You can get coins authenticated by NGC or PCGS through many coin dealers. If you don't know of any, PM me with an idea where you live and I'll recommend one for you.

I didn't know that. Back when I was in middle school I used to collect coins a lot, and I always used the Black Book. Hadn't even heard of the Red Book until your post.
 

Viper GTS

Lifer
Oct 13, 1999
38,107
433
136
Originally posted by: dmcowen674

What if they turned out to be the coins worth $650,000???

Except that only you would even entertain the idea of a coin being minted at that value (versus value due to collectibility).

Viper GTS
 

dmcowen674

No Lifer
Oct 13, 1999
54,889
47
91
www.alienbabeltech.com
Originally posted by: kranky
Grading is relatively easy. Get a copy of "A guide book of US coins" by R.S. Yeoman from your local library (has a red cover, informally called the "Red Book"). It's issued every year, but for grading purposes it won't matter if you have the latest edition or a five-year-old one. It will describe the charactistics of each grade for your Mercury dimes. Even as a novice, you can get pretty close.
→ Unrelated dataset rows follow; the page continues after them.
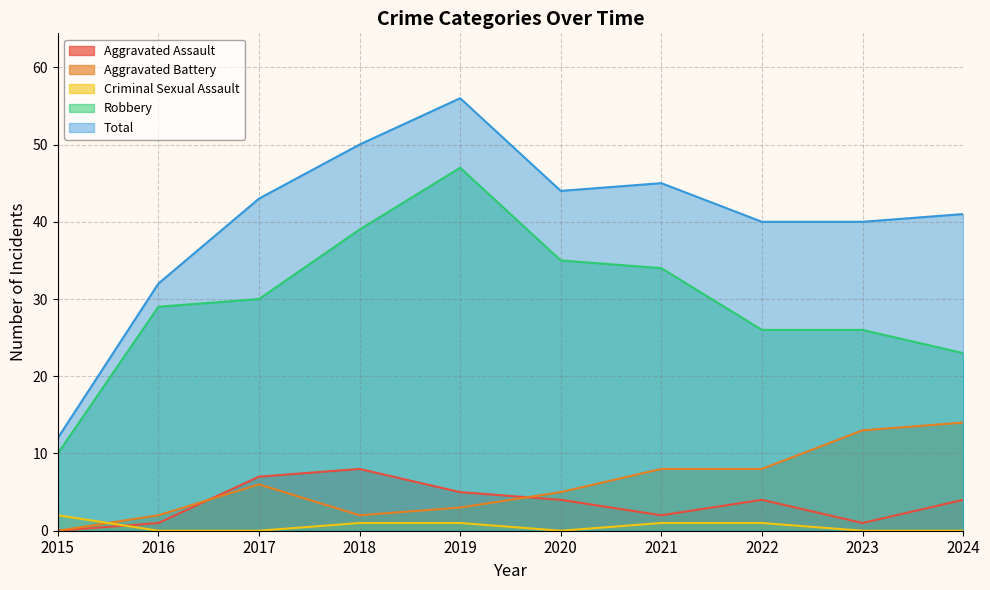

Is the value of Robbery at 2023 greater than the value of Aggravated Battery at 2021?

Yes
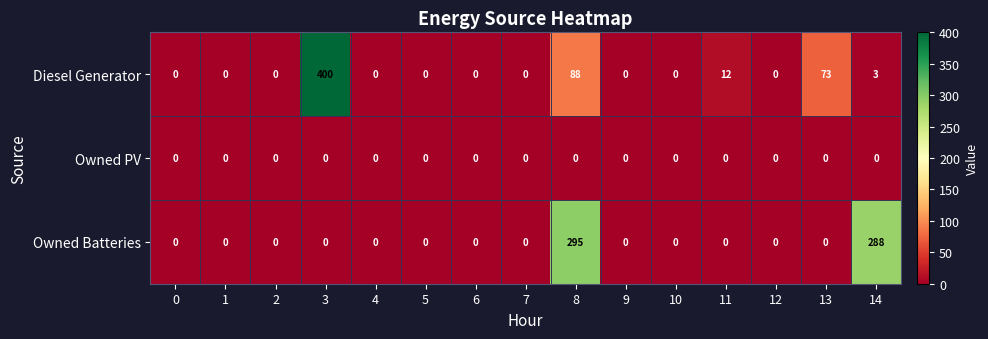

True or false: Diesel Generator has a value of 0 at 7.

True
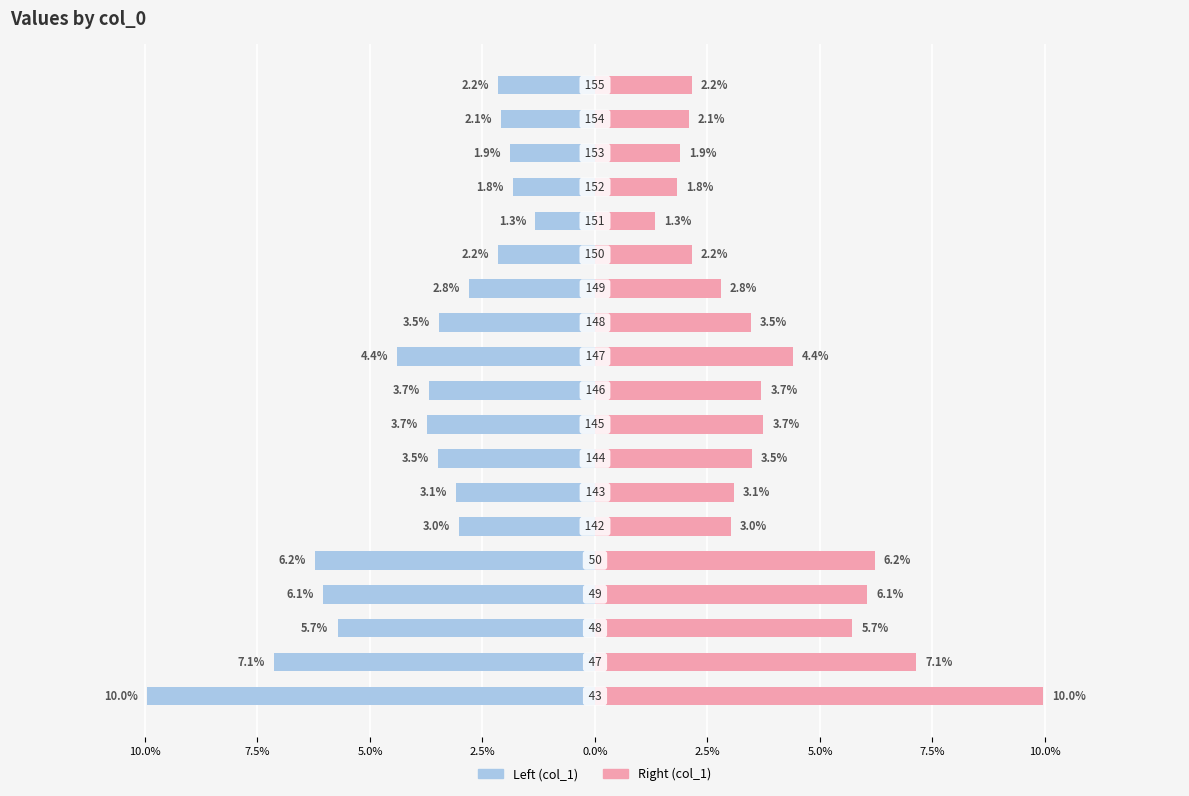

List the series in order of their overall mean, highest first.

col_1 (right), col_1 (left)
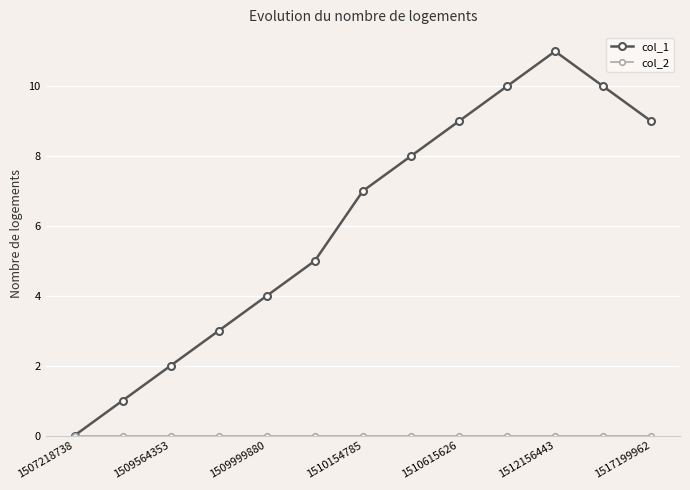

Which series has the largest range (max minus min)?

col_1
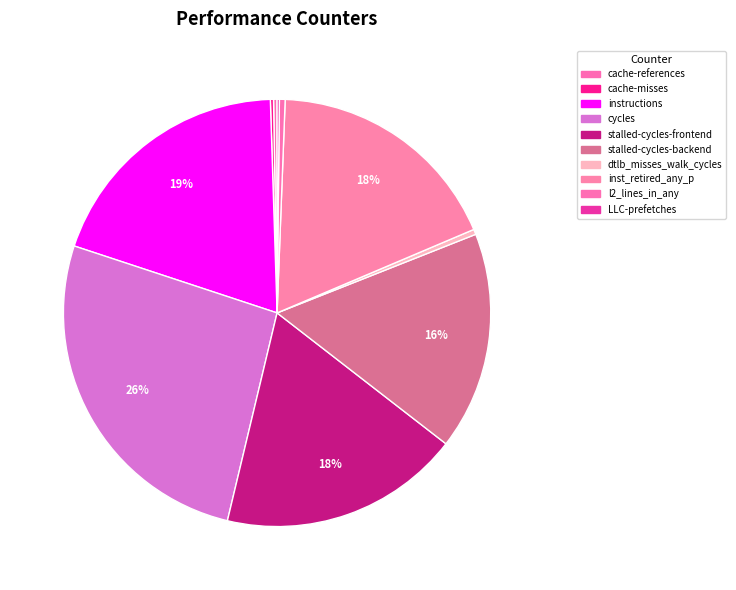

Does any single category account for the majority?

No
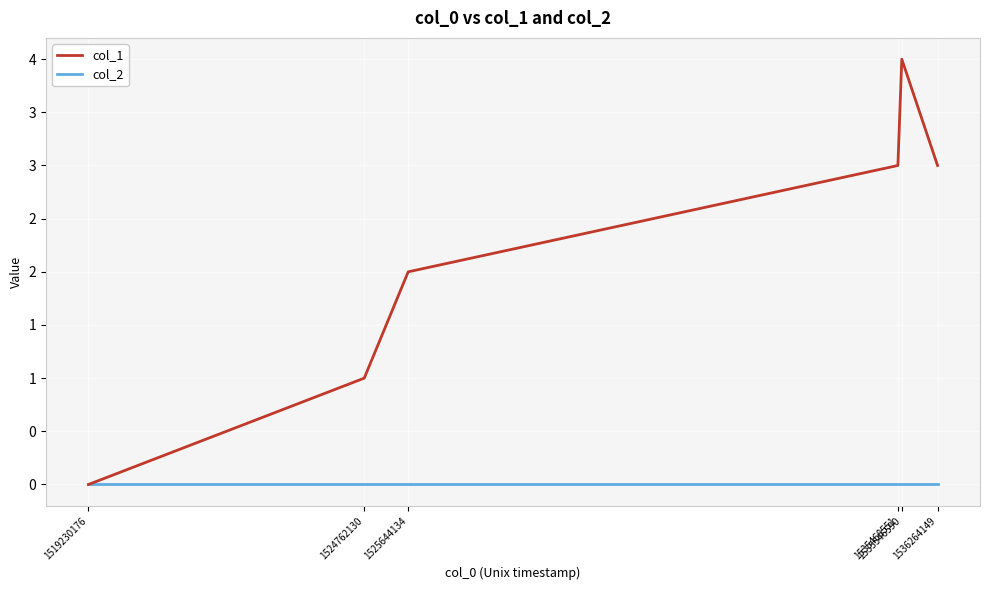

What are all the series names shown in the legend?

col_1, col_2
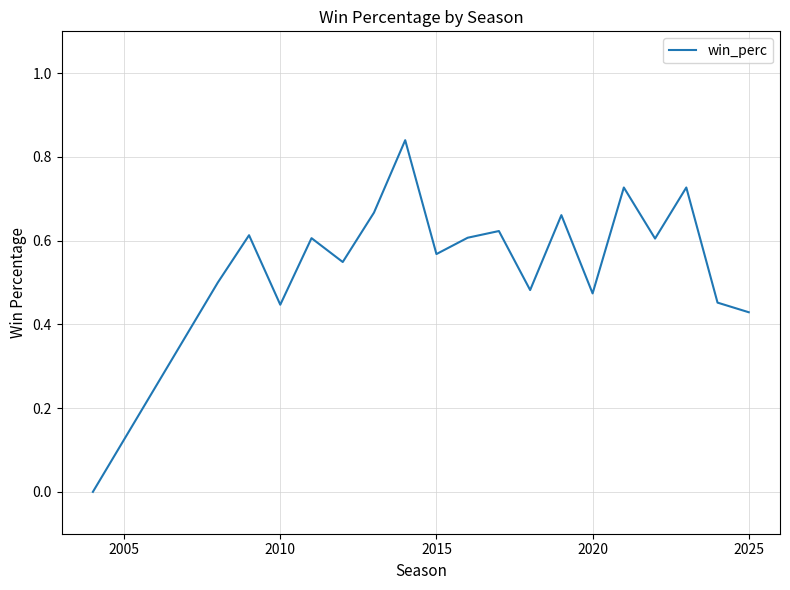

How many interior local valleys (lower than both neighbors) does the data have?

6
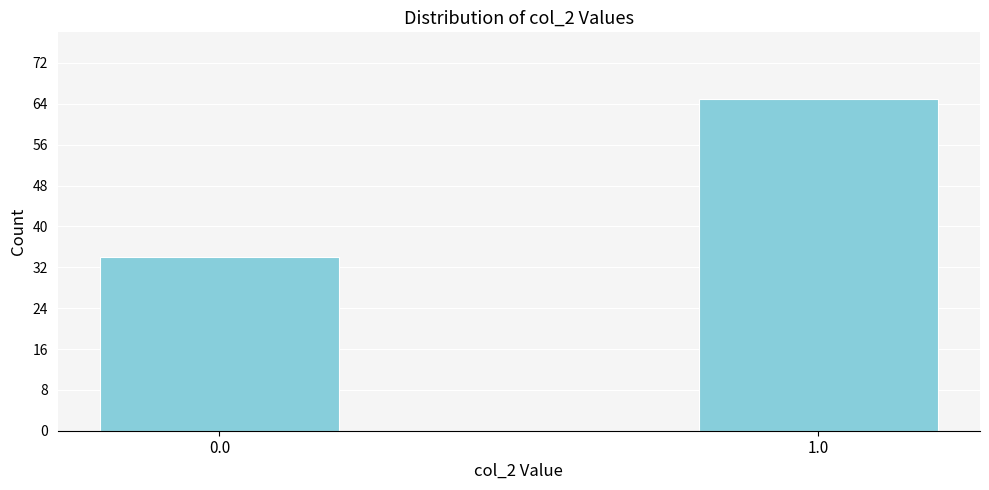

Reading right to left, what are all the values shown in this chart?

1.0=65	0.0=34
Then you can use the price information to give you an idea of what the coins are worth. The prices in the Red Book are retail, so what you could sell them for is going to be less.

At a minimum, your dimes are worth about 7x face value just for silver content. But a few are worth more than the minimum. Figure that just about any coin listed in the Red Book at $3 or less is going to be worth only the silver value.

The 1921 is a good one, and of course the 1916-D is the king. HOWEVER: the 1916-D is one of the most counterfeited/altered coins there are. It is very likely that the coin is a fake. There are more FAKE 1916-D dimes than there are genuine ones. Can you post a good closeup of the mintmark ("D") on the back? This page might help you determine whether it's authentic or not.

Thank you sir for the excellent information.

We actually have three 1916's and they are from 1916. Grandparent handed to parents and now we have them.

One is a 1916 D, another 1916 S and one 1916 plain.

We have a plain 1921 but not the 1921 D.